Short-video sharing Made in India app Chingari sparks interest in PM Modi's Mann ki Baat
Over the last couple of months, indigenous short video-sharing app Chingari has seen a growth spurt that most in the business can only dream of. If there were any app developers - especially in India - on the fast track, it would be Sumit Ghosh, the company’s Co-founder and Chief of Product, and Co-founder Biswatma Nayak, whose TikTok-like app reportedly saw 10,000 users per minute a day after the Chinese app ban in India.
In fact, the app saw so much of TikTok’s traffic right after the ban that it crashed a few times even as Sumit and Biswatma stayed up all night to scale up their infrastructure. The rapid growth also prompted the company to embark on a massive hiring spree in India to add to their UI/UX, as well as its content moderation teams, to keep up with the traction they seemed to be getting.
The app added another feather in its hat of achievements after it was adjudged a winner in government's recently concluded Aatmanirbhar Bharat App Innovation Challenge. It also found a mention in PM Modi's Aug 30, 'Mann ki Baat' address to the nation.
As of the latest count on Google Play store, Chingari had over 10 million installs and was among the top social media apps, along with Roposo, Josh, ShareChat, and Trell. The app was one of the 24 winners of Prime Minister Narendra Modi’s Aatmanirbhar Bharat App Innovation challenge, and separately raised $1.3 million in a seed round from venture capitalists, including AngelList India, Utsav Somani's iSeed, Village Global, LogX Ventures, and Jasminder Singh Gulati of NowFloats.
What sets Chingari apart from the hundreds of other short video apps that popped up after the Chinese app ban is its underlying tech and user experience, which the company has been refining ever since its inception in 2018.
“We have been doing Chingari before TikTok came to India. Our inspiration was Musical.ly, rather than TikTok. But TikTok came and took over the entire market from us before we could do anything about it. What you’re seeing right now is the result of the ban - a lot of copycat apps have jumped into the short video market, but our product was around even before the ban happened,” Sumit told YourStory.
Till date, the app has not spent anything on advertisements, and its growth to 25 million-plus users has been completely organic, Sumit says.
Sumit says creators on Chingari are mostly all original, as opposed to other copycat apps that have scraped together content from TikTok, aside from five or six original creators.

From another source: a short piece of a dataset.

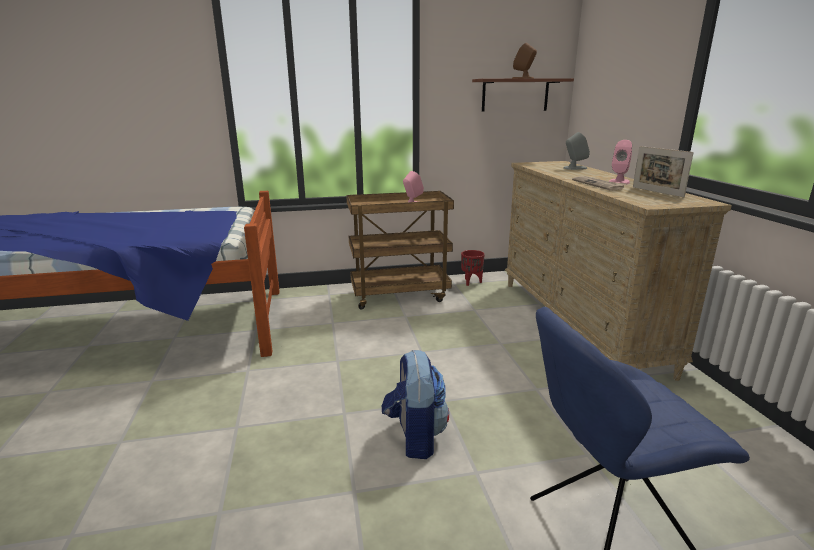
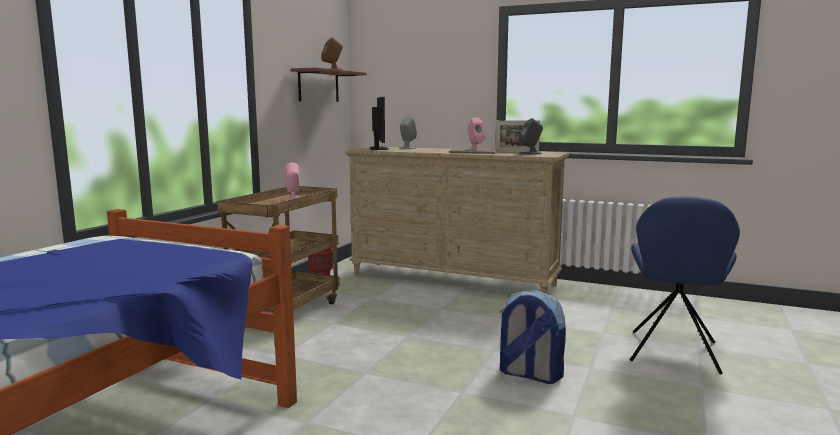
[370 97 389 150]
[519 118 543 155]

The way the content is distributed to users is also very different - Chingari ensures videos from original creators shows up in every user’s feed first and is never repeated again - a feature that Sumit says others have not been able to crack yet.
“(A user’s) feed is the key. Machine learning will eventually catch up and be able to learn the user’s video-watching preferences. But right now, only Chingari offers a feed where every creator gets a part,” he adds.
Recently, Sumit tweeted that the company was contemplating building a tool to let users import all their TikTok content to Chingari. "As you own your content, [you] can move it anywhere you want," he said.
In addition to sharing short videos, the app allows users to access news, play games, check local weather forecasts, etc - unique features that other apps, including TikTok, lack.
"Chingari is not limited to being a video sharing platform like other short video apps. It's a platform where you can read local and international news, check the weather forecast of your city, play games, participate in quizzes, and win prizes... Anyone can download a video and share it on other social platforms. We have a dedicated download button in the app for this," Co-founder Biswatma tweeted recently while fielding questions about the app on social media platform Twitter.
The early challenges
Initially, as a bootstrapped company, Chingari was not able to compete with TikTok, which poured half a billion dollars to acquire the Indian market, and, as a result, the India-made app had to largely remain tethered to a very niche audience.
But that changed following the government's ban on 59 Chinese apps.
With a lot more organic users, Chingari’s challenges today are quite different than what they were before. Retaining and keeping users hooked to the platform is a key problem Sumit and team are looking at, he said, along with ensuring that more and more people come back to the app every day.
User experience had once been Chingari’s biggest negative, according to user feedback, but the company says it has revamped its entire app experience, and, as a result, managed to bag more positive reviews from users over the last couple of months.
Ensuring user experience, privacy, and creativity
Sumit says he does not plan to monetise the app anytime soon, especially with disruptive ads that ruin users’ viewing experiences. Instead, the company is getting brands on board to do other creative challenges using hashtags.
“We are monetising at some level, but are waiting for network effects to kick in for larger monetisation.”
To ensure user privacy, Chingari says it stores all data in encrypted form on Edelweiss’ servers in India itself, in compliance with the country’s data privacy laws.
The company is working on a host of new in-app features, which mostly have to do with its camera and its video editor. It plans to soon launch AR filters and editing features such as motion control and music track additions to give creators more advanced tools to work with.
Chingari has three million daily active users, and 20 million monthly users on the back of 26 million downloads, Sumit said.